Nach der Ausbildung folgt ein harter Schnitt, man befindet sich plötzlich mit Joker in Vietnam. Die harten Zeiten sind vorbei und als Kriegsberichterstatter hat er ein leichteres Leben, bis plötzlich die Vietnamesen angreifen und selbst Joker an die Front muss.
Und hier zeigt sich der krasse Unterschied zu anderen Filmen. Wird man bei „Privat Ryan“ oder dem noch schlechteren „Wir waren Helden“ mit Action quasi zugebombt und die Patriotenflagge höher gehalten als alles andere, so haben wir es bei Kubrick genau mit dem Gegenteil zu tun. Wir haben menschenleere Felder, der Krieg scheint vorbei, doch gerade dieses Szenario wirkt so schrecklich, so realistisch. Wir haben keine strahlenden Helden à la Mel Gibson, der große Mann, der in der Mitte des Feldes stehen kann und nicht getroffen wird bla bla bla. Hier sind die Soldaten Menschen, trotz der Ausbildung alles andere als Killermaschinen und haben genau so Angst und hassen eigentlich den Krieg.

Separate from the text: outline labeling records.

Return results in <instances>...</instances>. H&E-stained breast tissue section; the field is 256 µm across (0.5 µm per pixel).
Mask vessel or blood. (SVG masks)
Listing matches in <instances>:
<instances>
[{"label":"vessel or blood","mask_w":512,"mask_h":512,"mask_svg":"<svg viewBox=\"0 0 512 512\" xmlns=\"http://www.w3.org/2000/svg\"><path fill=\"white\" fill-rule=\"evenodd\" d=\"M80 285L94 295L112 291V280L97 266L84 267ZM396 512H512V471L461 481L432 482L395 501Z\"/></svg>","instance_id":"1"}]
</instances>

Wie gesagt, massive Actionszenen gibt es in dem Film eigentlich gar nicht, es geht mehr um die Menschen selber, wie sie den Krieg erleben und teilweise dran zugrunde gehen. Es geht um Menschen, die andere Menschen den Kopf waschen, sie so manipulieren, so dass sie nur noch Killer sind. Da wären wir wieder bei Hartman. Eine besseres Kompliment kann man einem Schauspieler nicht machen, wenn man sagt, er wäre realistisch. Bei R. Lee Emrey kann man sogar noch einen Schritt weiter gehen. Er ist realistisch, die bringt die beste Leistung seiner schauspielerischen Karriere, damit beflügelt er auch noch die anderen Schauspieler. Eine erschreckende und gleichzeitig geniale Darstellung.

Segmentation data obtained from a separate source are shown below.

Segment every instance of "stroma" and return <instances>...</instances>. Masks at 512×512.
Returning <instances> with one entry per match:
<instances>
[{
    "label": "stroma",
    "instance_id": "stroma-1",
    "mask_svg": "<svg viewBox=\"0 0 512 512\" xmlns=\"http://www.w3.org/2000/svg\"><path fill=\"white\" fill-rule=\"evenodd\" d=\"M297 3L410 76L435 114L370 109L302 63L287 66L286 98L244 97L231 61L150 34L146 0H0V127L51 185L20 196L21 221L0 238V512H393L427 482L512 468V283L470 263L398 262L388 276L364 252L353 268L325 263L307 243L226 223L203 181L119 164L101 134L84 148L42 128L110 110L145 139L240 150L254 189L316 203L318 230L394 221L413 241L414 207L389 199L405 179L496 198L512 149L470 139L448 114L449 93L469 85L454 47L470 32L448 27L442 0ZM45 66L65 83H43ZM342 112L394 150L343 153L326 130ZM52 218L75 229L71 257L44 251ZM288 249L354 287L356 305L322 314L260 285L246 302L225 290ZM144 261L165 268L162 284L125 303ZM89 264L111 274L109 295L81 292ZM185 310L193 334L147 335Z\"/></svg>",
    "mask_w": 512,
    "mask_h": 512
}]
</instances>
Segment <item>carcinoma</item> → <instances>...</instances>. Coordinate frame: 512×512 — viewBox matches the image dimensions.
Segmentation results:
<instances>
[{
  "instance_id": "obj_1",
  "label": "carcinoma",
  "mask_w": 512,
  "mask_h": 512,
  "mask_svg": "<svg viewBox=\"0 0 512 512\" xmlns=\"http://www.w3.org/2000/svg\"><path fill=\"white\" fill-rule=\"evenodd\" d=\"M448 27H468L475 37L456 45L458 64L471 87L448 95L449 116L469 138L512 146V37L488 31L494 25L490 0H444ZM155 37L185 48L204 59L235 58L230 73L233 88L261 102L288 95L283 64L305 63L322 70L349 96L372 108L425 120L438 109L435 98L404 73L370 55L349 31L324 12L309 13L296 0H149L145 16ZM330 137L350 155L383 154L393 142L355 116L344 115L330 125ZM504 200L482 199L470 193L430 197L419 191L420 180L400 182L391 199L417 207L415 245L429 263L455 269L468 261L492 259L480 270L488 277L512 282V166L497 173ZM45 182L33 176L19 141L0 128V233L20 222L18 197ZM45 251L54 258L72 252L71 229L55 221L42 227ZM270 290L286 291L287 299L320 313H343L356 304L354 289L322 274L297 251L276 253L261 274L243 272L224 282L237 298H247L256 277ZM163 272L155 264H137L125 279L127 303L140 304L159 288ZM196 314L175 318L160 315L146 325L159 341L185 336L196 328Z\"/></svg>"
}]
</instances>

Fazit: „Full Metal jacket“ kommt für mich lange vor so Möchtegernfilmen wie „Privat Ryan“ oder „Wir waren Helden“. Filme, die mehr von ihren Actionszenen leben oder die Amerikaner in den Himmel loben. Bei „Full Metal Jacket“ ist es anders, hier haben wir noch Menschen, teilweise kranke Menschen, aber es bleiben Menschen. Der Krieg und auch die Taten werden nicht glorifiziert, im Gegenteil, Kubrick prangert an. Somit zählt „Full Metal Jacket“ für mich zu den wichtigsten Anti-Kriegsfilmen überhaupt. Einfach gesprochen: Ein Meisterwerk, welches man gesehen haben muss und sich immer wieder ansehen kann. Dieser Film verliert einfach seine Faszination und den Schrecken nicht.